On September 29th Republic at Seven Corners is playing host to an event called Where the Wild Beers Are. They are calling it a “collaborative” festival for wild beer enthusiasts—think of it as a sort of potluck for wild beer. The cost to attend the event is $10 plus your beer contribution. For every 750 ml of sour beer you will receive 10 tickets for beer samples, assuring that everyone gets an equal amount to try. This is the 5th year that this event has taken place in the Twin Cities; bringing together fans of “wild or sour” beers—a style that originated in Belgium where wild yeast is introduced to the wort via open fermentation. Jeff Halvorson and Tim Stendahl are the men behind this event, as well as the one held in Brooklyn, New York.
The process of creating a sour or wild beer can be rather lengthy; often taking years for the beer to properly mature. Debuting at this year’s event will be Mark 1 and Mark 2, which are two special sour beers created by some of the previous year’s attendees from the bacteria and yeast left behind in the bottles at last year’s event. The ten-month old Mark 1 was made with white wine-soaked oak staves, while Mark 2 will feature cherries.
So, you may be asking yourself: Just what is a sour beer and what is the difference between regular and open fermentation?
According to University of Minnesota Associate Professor of Microbiology Jeff Gralnick, the difference between open fermentation and normal fermentation is all about how you “inoculate” the fermentation. “The open fermentation style in many cases is literally a fermentation vessel that you leave open to the air. Microbes floating around in the air (typically this can be around 100,00 per square meter) have a chance of landing into the vessel. The majority of things that land probably don't know how to live in this environment, but some of them do.”

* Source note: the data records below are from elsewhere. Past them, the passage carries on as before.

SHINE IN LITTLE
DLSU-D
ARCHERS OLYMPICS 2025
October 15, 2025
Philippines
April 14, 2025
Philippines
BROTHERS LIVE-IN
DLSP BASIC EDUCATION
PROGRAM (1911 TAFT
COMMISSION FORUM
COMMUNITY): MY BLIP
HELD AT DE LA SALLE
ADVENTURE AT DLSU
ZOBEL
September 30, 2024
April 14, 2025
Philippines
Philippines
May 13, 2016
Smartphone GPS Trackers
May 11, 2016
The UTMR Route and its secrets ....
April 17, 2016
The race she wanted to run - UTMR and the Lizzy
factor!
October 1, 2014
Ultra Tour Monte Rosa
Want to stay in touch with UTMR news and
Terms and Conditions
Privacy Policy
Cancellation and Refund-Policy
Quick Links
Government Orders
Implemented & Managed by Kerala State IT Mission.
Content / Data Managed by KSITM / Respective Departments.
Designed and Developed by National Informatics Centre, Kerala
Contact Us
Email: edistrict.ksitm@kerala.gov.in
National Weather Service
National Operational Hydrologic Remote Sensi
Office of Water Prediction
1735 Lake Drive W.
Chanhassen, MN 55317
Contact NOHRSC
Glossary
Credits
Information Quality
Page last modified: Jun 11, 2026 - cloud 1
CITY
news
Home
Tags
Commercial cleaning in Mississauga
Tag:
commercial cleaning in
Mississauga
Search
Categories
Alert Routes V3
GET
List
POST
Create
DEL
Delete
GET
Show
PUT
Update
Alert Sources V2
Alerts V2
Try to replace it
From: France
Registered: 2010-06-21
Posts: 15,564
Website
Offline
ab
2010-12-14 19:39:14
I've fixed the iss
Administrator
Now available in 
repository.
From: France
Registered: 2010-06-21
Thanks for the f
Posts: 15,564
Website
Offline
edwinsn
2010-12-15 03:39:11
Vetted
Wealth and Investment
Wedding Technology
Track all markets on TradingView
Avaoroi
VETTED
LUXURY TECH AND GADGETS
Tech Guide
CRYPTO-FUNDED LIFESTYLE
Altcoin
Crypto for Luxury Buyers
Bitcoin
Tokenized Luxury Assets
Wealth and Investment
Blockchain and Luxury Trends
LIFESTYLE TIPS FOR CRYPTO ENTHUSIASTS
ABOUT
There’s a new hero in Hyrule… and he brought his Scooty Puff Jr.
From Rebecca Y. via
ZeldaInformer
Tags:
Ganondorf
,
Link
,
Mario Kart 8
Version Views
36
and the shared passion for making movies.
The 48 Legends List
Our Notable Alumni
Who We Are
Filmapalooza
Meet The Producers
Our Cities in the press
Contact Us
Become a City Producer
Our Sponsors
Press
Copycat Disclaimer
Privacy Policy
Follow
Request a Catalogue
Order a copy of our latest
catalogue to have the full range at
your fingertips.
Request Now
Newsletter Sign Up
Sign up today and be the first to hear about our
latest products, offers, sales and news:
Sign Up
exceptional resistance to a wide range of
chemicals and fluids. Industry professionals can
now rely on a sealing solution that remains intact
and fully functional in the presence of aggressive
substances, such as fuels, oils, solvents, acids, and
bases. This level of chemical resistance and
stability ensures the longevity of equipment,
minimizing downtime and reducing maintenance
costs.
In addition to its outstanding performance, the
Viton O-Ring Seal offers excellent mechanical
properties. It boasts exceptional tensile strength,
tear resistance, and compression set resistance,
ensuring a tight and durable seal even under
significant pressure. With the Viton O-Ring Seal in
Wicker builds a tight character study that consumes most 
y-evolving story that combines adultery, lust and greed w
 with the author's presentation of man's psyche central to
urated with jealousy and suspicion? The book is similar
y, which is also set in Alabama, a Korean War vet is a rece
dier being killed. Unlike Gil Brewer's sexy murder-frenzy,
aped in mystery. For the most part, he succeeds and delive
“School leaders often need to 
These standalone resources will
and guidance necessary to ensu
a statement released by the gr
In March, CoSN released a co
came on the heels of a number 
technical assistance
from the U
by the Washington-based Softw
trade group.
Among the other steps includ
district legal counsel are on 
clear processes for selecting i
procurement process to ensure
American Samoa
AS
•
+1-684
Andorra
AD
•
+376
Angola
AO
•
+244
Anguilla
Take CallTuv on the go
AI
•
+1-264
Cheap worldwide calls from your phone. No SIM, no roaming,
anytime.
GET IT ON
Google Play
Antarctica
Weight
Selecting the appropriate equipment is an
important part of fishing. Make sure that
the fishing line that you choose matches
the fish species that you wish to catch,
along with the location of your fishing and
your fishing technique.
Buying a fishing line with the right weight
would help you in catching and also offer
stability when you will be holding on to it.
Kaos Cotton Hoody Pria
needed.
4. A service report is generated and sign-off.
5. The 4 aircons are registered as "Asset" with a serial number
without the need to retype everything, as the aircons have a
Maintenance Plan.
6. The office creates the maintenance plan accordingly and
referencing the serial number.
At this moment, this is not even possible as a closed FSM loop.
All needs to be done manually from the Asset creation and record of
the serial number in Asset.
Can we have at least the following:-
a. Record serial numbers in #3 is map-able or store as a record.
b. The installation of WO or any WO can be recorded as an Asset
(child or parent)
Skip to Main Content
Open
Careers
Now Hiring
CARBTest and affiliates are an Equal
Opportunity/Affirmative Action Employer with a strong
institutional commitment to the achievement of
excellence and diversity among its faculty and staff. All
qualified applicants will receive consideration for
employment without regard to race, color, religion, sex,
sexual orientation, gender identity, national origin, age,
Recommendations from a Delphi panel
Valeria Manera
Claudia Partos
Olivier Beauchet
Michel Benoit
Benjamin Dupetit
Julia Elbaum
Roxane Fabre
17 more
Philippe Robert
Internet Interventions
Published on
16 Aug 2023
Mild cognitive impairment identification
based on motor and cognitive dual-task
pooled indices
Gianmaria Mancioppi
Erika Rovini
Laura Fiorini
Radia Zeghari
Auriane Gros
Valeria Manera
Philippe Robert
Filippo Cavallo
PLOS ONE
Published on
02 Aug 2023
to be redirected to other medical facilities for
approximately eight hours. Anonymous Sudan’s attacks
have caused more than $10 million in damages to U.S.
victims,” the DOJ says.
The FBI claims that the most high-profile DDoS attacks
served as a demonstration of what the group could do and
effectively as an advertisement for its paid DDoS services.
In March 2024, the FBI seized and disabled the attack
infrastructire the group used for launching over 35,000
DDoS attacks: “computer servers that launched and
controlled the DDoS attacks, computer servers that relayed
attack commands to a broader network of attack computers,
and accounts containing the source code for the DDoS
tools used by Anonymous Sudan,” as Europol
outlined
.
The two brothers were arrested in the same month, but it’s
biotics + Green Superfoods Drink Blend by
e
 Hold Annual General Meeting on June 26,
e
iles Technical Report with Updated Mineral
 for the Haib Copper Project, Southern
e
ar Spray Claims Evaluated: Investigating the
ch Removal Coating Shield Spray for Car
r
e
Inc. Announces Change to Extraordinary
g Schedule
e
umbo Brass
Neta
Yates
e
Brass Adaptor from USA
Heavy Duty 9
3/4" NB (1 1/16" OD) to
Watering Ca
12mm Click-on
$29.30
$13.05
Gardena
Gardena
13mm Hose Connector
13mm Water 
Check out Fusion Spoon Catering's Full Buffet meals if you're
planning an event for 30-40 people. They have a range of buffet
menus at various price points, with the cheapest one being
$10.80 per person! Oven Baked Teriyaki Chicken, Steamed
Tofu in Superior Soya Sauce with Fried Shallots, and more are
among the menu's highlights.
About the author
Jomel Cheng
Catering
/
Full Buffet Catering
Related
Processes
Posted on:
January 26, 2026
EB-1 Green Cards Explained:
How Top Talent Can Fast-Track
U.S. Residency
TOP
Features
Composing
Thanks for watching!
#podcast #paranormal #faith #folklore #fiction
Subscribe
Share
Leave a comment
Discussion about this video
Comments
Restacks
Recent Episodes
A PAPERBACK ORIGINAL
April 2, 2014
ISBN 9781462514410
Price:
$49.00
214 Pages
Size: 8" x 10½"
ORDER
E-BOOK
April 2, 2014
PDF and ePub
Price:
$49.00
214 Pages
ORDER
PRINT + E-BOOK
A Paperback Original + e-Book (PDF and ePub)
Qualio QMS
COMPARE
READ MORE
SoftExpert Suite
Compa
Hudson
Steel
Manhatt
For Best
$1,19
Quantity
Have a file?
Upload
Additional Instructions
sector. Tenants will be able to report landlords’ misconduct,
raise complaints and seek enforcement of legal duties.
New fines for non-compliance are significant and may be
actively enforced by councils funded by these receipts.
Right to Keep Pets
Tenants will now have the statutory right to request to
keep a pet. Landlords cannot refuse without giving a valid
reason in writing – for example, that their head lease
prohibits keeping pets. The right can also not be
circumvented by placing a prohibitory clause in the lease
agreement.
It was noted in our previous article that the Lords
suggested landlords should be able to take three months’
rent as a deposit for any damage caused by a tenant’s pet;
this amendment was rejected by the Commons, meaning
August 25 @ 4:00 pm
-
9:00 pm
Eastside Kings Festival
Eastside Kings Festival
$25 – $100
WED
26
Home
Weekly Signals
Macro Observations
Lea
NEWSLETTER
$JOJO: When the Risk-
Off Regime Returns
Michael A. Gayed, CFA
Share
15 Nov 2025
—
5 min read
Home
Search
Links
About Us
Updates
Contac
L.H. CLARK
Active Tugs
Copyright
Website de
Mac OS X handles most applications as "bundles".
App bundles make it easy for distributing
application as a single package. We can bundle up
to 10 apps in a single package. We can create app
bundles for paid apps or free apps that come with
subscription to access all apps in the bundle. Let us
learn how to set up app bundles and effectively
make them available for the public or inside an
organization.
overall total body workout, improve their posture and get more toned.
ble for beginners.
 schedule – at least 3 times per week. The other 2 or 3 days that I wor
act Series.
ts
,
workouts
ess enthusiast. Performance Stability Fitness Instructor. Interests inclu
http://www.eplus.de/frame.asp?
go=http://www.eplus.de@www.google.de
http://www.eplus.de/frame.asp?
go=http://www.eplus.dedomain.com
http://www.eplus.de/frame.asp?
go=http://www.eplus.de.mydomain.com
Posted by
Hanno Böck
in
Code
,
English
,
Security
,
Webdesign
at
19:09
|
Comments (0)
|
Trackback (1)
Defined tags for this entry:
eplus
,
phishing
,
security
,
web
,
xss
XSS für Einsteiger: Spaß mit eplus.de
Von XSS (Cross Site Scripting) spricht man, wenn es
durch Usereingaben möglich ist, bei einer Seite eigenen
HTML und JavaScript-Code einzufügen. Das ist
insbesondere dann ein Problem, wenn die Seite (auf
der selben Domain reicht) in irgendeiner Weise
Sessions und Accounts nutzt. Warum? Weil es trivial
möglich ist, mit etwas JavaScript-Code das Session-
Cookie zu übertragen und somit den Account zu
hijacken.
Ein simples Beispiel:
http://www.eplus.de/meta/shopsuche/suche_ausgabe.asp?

One might wonder where an ideal place to execute an open style fermentation would be. “Sometimes these open fermentations are done in orchards, where the number of microbes who really like to ferment sugars can be higher in the air (think about rotting fruits, for example),” Jeff said. It may also be as simple as reusing your fermentation vessel, “In the next batch, the microbes can come from the nooks and crannies in the wooden vessel when it is reused.”
And just what, exactly, creates those unique, sour flavors? According to Jeff, “Often these wild microbes (both yeast and bacteria) make sour and funky tasting compounds in addition to ethanol, which an organism like Saccharomyces (the yeast species typically used in making beer) typically don't make.”